'Return to Seoul' (2023) Review/Analysis

There is an old proverb passed down amongst the people of North Africa and the Arabian Peninsula that, when translated, roughly amounts to: “None but a mule denies his family.” It is to make note that there is a physiological nature within one that causes them to seek out one’s related blood; not only that, but to find acceptance within them. Family, or sadly lack thereof for some, is a permanent and crucial aspect in one’s identity in a spiraling world capable of swallowing up someone whole if they haven’t any foundation to stand upon.

Such is the partially tragic story that we witness in Davy Chou’s beautifully gut-wrenching “Return to Seoul,” a feature film recently opened to audiences in Pittsburgh for Carnegie Mellon’s Annual International Film Festival. The film follows Freddie (Ji-Min Park), a 25 year-old French woman who was born in South Korea in the late 1980s but was put up for international adoption due to circumstances. As she does not speak Korean nor considers herself Korean, she has it in her mind to attempt to rejoin with her biological parents as a means of acquiring answers.

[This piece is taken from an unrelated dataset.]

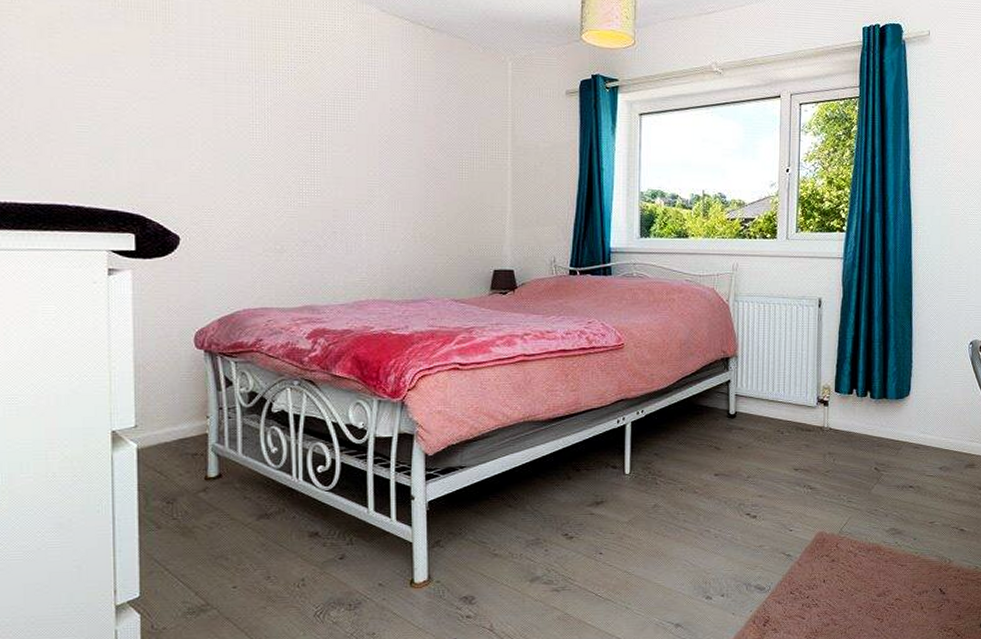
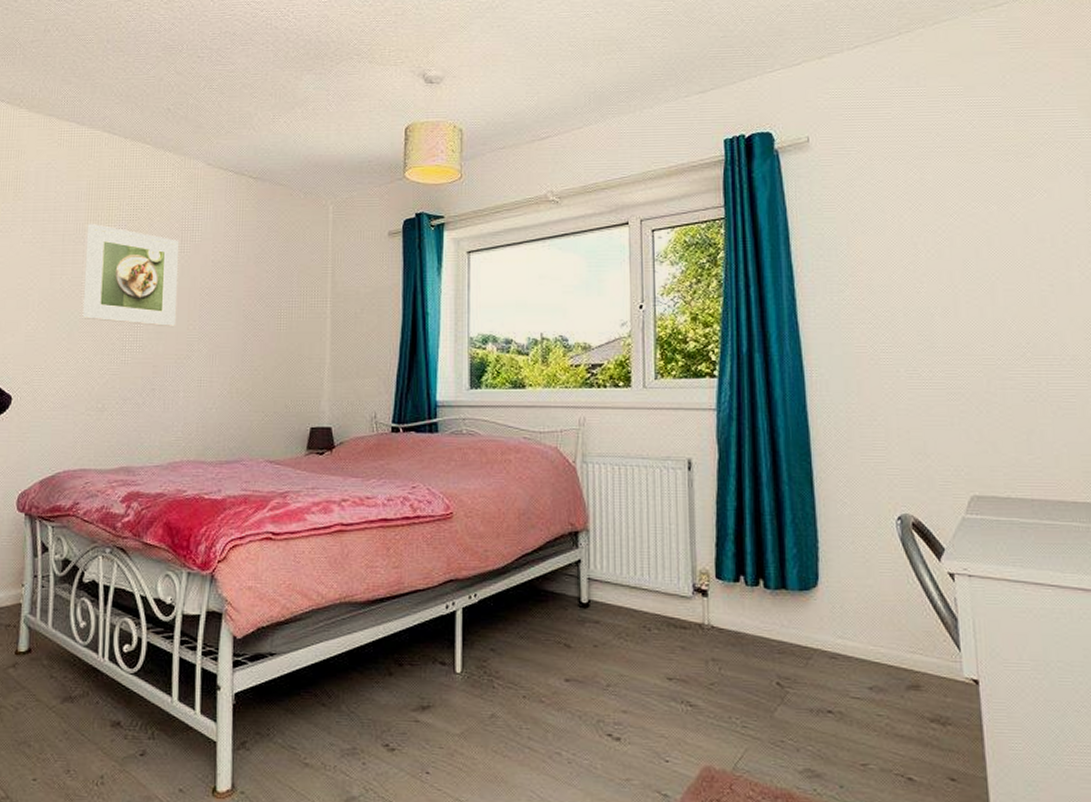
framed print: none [252,63,356,173] -> present [82,224,180,327]

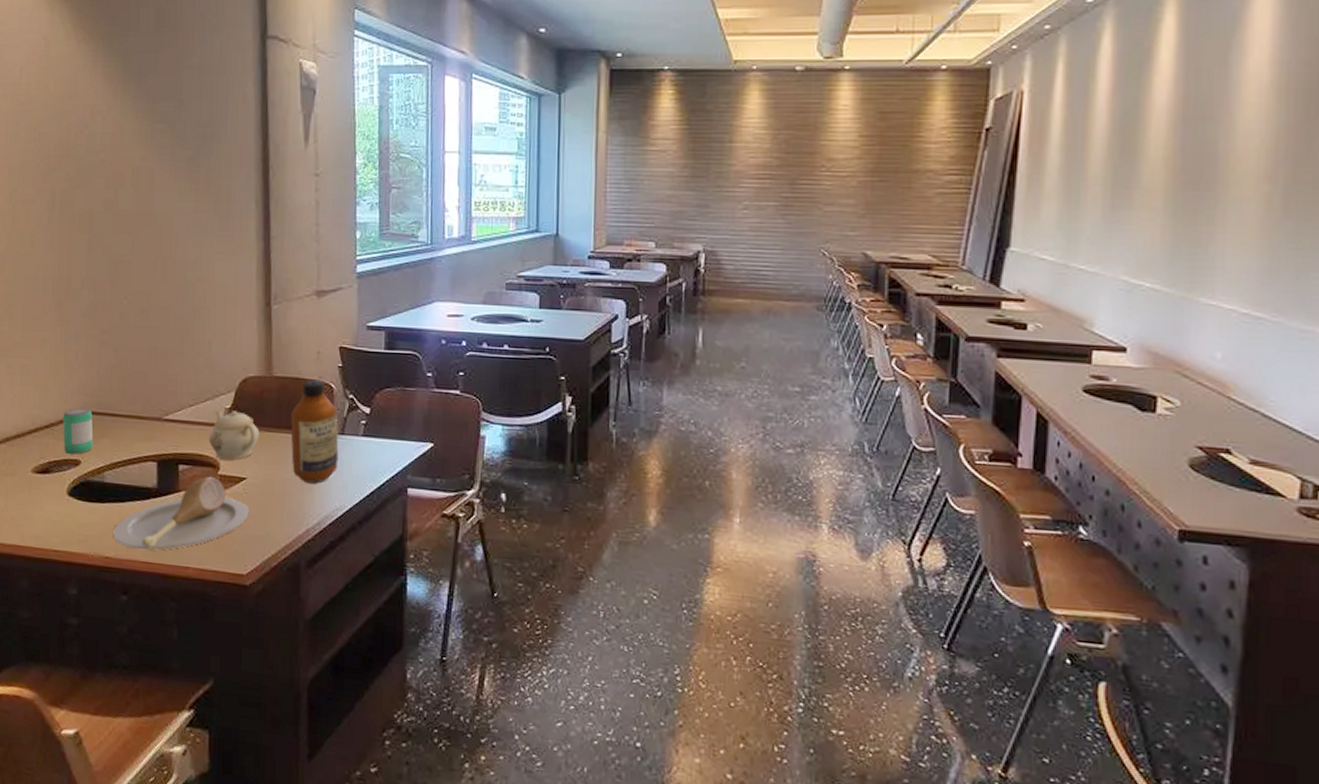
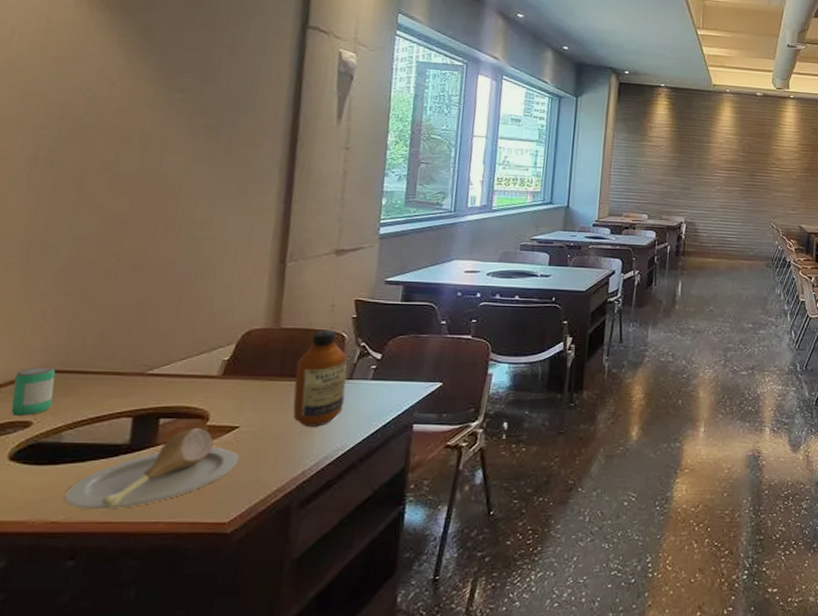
teapot: present [208,410,260,461] -> none [199,362,260,410]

Booking a flight to Seoul, she meets with Hammond Adoption Center and is told the Center’s policy of being able to send a telegram to her parents to see if they would like to meet with her. She is told that if they accept, they can be in contact with one another, but if they refuse, Hammond will have to close the case indefinitely. Freddie opts to send a telegram, and manages to get in contact with her father, thus beginning her journey.

Soon enough within the picture, we find out the type of person which Freddie is, alongside how outcast she is from the sobriety and rigid couth of Korean lifestyle. Raised within modern Western enlightenment, she doesn’t share the extreme repulsion to things such as lewd and obscene actions that the far more conservative country like Korea has. For her, a night could be drinking and dancing at a club, only to wake up the next morning in bed with a stranger, and as chaotic as such a lifestyle is, it is that lifestyle she prefers to what she would be subjected to in Korea.

Meeting her father (Oh Kwang-rok), she finds that he is divorced from her mother, often drinks in emotion, and sends drunk emails to her on how sorry he is for leaving her. This causes her to feel uncomfortable, of the opinion that she has no emotional or tangible connection to this man. She leaves him in a more lonely place than when she started, and is continuously harassed by her father, who wishes that she come live with him in Korea so he can help her marry a Korean man. She reverts back to her way of living and when angrily followed by her drunk biological father, she screams at him that she never wants to see him again. In her inhibition for any meaningful connection with anyone, she is declared by her only friend, Tena (Guka Han), “a very sad person”, and loses her.

Fast forward two years, we watch the life that Freddie made for herself. In a party scene, we are subjected to flashing lights and blaring music enough to make any person feel sick. Freddie is, in fact, a sad person who sees no value in the pursuit of intimacy and for so many years, tries to contact her mother. Without anyone to rely on for any emotional support, she would rather bury her feelings and drink and party to find any meaning in her life.

Eventually, something does snap inside of her to change the way that she lives and seek some form of help. Five years later, she meets her father once again, and tells him that she became a weapons dealer, sending weapons of war to countries for the sake of peace, in theory, and wishes to try to meet with her mother once more. After seven total years of telegrams, she eventually gets to meet her mother, which causes all of those deep-seated emotions spill out of her eyes.

Sadly, she loses contact with her mother, and the only connection that remains is in the form of an email, which fails to send a text a year later, stating that she is finally happy with her life. She ends the message with her Korean name, signifying that she has come to terms with her identity.

The film does leave a lasting impression on the viewer. I don’t believe that it is a criticism of the bureaucracy of the international adoption center system, as life would objectively be worse without it. The closest the film ever comes to criticizing it is stating that it manages to protect the parents more than the kids when it should ideally be the other way around. The film, more likely is to be seen as a personal journey of a single individual without any greater political statement, as it is based off of a real woman who is also a French-adopted Korean woman.

To typical Western audiences, they may be thrown aback by the brutal nature of the film when it comes to the senseless portrayal of a hedonistic lifestyle and mistake it for a romanization of it. In the theatre, after watching a party scene that was so loud and seizure-inducing that one has no choice but to squint or look away, a lady in the seat in front of me turned to her husband and asked “Do you think she’s going to kill herself at the end?” as if such would be a resolute ending to this story. Still it is within the realm of possibility that such an ending could be construed to make a point. The film, however, takes a more optimistic approach.

In the first scene, we see Freddie describe how she sees sight-reading music as a philosophy that she applies to life. During sight-reading, one must put themselves within the middle of the music and be careful not to mess up, subjecting themselves to the “danger” of mistakes, but otherwise creating a beautiful melody. The ending of the film has her playing a piano, where she manages to sight read the piece on the music desk. As with playing piano, one must join both hands to cooperate in crafting the melody. She has learned to find peace in who she is as a Korean-born French woman, and to herself, she is happy.